One legal area that companies must consider is the Anti-Kickback Statute (AKS). The law makes it a criminal offense to knowingly and willfully offer, pay, solicit, or receive any remuneration to induce or reward referrals of items or services reimburseable by a Federal health care program. The tension can be, among other things:

  • making it easier for healthcare professionals to prescribe products
  • competing with therapeutic alternatives
  • developing relationships with prescribing physicians
  • increasing sales by lowering rates of non-adherence

In the context of a hub arrangement, reimbursement support services that provide coverage assistance through some combination of co-pay cards/coupons, manufacturer patient assistance program, or support of Charitable Foundation Patient Assistance Programs (PAPs) might have AKS implications. Similarly, verifying insurance coverage is a frequent hub service, but obtaining prior authorization, assisting with appeals, or providing a free interim supply of product, potentially benefitting the healthcare professional personally, could raise AKS scrutiny.

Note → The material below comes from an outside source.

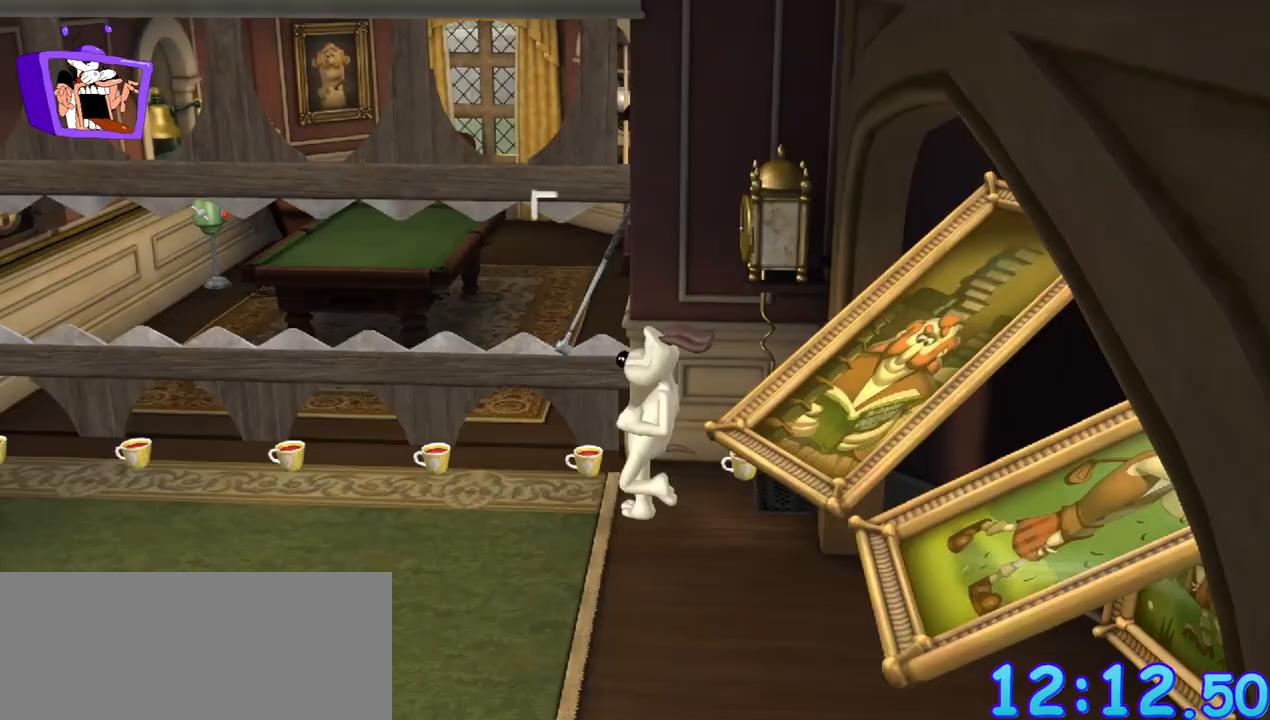
{"keys": [], "mouse": [], "events": []}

Finally, it is likely acceptable for a hub program’s benefits investigations group to check on the availability of reimbursed coverage for the drug itself. However, there could be AKS exposure if the investigation focused on the coverage of the overall treatment of a specific patient’s condition, and not merely on the drug.

False Claims Act
This civil statute, imposes liability for knowingly submitting, or causing the submission of, false or fraudulent claims for government reimbursement. For example, a manufacturer (through its hub program) may be at risk of False Claims Act liability if it causes a prescriber to submit an incorrect claim for payment, such as by providing incorrect coding information. It is important to note that AKS violations may also result in violations of the False Claims Act.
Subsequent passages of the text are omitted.